DAS TRINKGELAGE ZU LUTTENBERG

Im Schloßkeller zu Luttenberg saß der Burgherr mit vielen Kumpanen. Zwei Tage und drei Nächte schon dauerte das Gelage und es schien noch immer nicht, als ob dasselbe endlich enden würde. Früh am Montage in der heiligen Karwoche hatten sie das Trinkgelage begonnen, und nun war es schon Mittwoch, aber die Ritter kümmerten sich darum nicht, ließen sich immer von neuem die gewaltigen Humpen füllen und leerten sie stets wieder.

Da trat der Schloßwächter, ein frommer, seinem Herrn von Jugend auf treu ergebener und sehr zugetaner Diener, in den Schloßkeller; er fühlte sich ob des sündigen Treibens der Ritter sehr beunruhigt und wollte deshalb den Schloßherrn zu bewegen suchen, das Gelage aufzuheben. Also trat er an diesen heran und bat ihn, nunmehr einzuhalten, denn eben bräche die Mitternacht heran und damit auch der Gründonnerstag, an dem ja selbst die Glocken in tiefer Trauer verstummen.

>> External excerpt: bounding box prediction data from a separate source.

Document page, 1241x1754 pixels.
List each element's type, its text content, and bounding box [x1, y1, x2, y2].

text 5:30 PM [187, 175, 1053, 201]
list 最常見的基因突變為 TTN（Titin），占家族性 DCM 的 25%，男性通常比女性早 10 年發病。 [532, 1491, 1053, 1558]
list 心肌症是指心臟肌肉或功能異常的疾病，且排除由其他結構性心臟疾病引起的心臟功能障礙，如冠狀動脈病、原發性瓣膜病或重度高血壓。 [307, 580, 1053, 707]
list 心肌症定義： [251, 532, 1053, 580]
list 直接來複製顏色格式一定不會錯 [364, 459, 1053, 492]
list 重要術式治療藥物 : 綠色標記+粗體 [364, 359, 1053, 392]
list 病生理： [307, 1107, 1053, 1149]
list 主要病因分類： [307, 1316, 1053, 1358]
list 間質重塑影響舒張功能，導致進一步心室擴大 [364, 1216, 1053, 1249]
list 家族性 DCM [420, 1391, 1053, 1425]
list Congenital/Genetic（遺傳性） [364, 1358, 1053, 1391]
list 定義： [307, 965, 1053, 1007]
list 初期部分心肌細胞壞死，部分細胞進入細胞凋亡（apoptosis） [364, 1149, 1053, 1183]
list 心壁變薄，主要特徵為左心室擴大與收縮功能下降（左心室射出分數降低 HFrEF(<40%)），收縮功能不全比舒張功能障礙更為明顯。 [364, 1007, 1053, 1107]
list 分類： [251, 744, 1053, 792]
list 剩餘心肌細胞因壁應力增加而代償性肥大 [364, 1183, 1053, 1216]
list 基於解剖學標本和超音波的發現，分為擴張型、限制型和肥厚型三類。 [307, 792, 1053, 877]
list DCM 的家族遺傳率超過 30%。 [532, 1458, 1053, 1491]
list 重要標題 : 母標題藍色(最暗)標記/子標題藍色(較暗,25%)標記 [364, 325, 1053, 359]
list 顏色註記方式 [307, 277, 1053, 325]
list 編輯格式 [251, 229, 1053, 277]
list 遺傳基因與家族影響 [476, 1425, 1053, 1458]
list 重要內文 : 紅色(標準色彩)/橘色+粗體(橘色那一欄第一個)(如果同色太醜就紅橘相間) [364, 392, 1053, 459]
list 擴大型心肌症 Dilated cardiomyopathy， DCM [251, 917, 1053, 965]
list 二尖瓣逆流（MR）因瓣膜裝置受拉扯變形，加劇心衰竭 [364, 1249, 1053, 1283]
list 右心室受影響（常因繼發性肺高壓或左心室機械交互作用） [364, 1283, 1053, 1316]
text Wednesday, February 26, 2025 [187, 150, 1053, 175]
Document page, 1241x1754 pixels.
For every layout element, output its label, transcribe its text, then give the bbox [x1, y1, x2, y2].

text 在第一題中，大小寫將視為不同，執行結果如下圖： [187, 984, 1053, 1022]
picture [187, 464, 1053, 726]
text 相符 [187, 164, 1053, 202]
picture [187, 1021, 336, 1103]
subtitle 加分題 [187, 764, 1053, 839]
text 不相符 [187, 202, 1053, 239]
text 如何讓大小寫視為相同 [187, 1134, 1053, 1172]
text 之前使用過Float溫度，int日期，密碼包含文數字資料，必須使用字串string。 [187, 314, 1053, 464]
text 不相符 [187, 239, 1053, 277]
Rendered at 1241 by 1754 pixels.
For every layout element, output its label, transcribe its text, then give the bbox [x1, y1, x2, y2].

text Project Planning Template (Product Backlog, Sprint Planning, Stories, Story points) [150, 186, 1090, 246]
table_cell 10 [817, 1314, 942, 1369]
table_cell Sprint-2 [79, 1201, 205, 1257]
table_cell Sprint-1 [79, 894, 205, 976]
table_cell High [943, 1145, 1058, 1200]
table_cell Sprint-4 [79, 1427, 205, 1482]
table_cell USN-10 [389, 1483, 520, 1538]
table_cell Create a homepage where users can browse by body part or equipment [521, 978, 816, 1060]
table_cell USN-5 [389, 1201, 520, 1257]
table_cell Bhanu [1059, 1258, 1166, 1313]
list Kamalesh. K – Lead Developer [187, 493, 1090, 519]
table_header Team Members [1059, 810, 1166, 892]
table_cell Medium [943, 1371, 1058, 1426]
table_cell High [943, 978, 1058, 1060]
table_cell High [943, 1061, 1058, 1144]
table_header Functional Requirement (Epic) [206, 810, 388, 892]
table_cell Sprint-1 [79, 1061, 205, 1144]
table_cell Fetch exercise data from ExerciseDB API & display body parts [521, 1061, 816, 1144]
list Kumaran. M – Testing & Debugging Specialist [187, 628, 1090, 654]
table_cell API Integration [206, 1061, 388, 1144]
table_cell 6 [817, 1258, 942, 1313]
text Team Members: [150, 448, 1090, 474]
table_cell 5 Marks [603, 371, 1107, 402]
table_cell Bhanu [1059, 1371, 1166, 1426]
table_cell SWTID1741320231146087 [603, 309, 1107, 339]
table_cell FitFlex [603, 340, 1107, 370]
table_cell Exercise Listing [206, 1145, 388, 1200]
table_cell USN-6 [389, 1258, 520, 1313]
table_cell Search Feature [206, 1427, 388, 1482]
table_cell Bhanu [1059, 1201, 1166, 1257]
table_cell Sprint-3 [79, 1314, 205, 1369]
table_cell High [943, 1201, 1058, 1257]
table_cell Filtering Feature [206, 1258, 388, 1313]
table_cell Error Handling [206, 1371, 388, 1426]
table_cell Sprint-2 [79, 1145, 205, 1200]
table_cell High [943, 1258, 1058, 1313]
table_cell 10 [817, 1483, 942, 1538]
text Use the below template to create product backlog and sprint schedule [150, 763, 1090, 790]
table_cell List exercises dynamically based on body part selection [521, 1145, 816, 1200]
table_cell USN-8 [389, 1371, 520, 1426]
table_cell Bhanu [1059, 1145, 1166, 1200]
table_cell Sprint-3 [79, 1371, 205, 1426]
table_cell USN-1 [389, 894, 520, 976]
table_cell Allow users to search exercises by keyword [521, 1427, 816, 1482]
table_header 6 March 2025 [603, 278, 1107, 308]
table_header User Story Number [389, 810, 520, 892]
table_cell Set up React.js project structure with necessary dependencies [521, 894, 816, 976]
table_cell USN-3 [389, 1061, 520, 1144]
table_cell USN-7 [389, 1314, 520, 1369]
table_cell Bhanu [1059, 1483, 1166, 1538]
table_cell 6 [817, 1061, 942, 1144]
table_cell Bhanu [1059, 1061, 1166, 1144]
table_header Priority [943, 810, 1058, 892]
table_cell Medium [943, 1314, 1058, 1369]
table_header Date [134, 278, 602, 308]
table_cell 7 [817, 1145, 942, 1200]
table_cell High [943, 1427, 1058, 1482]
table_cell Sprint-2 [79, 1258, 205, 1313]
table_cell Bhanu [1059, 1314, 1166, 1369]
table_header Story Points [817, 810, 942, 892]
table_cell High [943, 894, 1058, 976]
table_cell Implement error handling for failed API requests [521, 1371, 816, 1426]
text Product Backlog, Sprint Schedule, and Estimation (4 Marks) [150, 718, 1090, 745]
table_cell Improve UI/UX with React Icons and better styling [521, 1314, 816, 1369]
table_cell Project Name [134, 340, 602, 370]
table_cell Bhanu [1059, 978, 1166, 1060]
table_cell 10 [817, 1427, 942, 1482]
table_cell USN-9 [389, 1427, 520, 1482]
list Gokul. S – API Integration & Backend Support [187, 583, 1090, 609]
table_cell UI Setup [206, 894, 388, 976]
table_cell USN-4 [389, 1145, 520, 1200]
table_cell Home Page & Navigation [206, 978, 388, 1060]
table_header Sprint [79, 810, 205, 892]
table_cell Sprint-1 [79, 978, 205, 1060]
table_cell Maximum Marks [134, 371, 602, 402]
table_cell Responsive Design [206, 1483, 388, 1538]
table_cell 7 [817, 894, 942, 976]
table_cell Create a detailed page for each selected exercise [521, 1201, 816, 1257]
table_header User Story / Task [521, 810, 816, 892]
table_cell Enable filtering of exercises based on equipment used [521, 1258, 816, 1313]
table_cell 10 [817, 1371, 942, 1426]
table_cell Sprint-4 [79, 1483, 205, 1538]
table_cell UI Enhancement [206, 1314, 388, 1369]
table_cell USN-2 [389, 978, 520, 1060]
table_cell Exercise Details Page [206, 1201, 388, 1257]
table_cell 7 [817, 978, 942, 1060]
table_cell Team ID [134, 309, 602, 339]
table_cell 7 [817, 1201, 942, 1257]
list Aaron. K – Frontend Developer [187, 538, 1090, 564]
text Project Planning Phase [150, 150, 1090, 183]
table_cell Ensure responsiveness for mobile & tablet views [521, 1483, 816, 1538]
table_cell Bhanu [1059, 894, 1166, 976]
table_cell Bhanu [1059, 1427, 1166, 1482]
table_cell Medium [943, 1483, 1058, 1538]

Aber über diese Mahnung seines Knechtes wurde der Ritter sehr ergrimmt. Er befahl, das größte Gefäß, welches sich im Schlosse vorfände, mit dem besten edlen Naß zu füllen und darin den frommen Schloßwächter zu ersäufen. Die trunkenen Zecher lachten zu diesem Befehle, der Schloßherr aber rief in frevelndem Übermute: "Und wenn die Glocken auch verstummen, wir trinken solange fort, bis sie wieder ertönen!" Da erdröhnten vom Wartturme herab dumpf und schauerlich die zwölf Schläge, anzeigend die Mitternachtsstunde, und kaum war der letzte Schlag verhallt, als die Fackeln verlöschten, das Kellergewölbe in allen seinen Ecken und Pfeilern erbebte und aus den Fässern lavaartig ein Feuermeer entströmte, welches die wüsten Zecher verschlang.

Und als am Karsamstage die Glocken der Marktkirche zum freudigen Auferstehungsfeste ertönten, war kein Schloß, kein Wartturm mehr zu sehen; nur kahle, geschwärzte Mauern waren zu erblicken, ein Warnungszeichen für alle Gottesfrevler.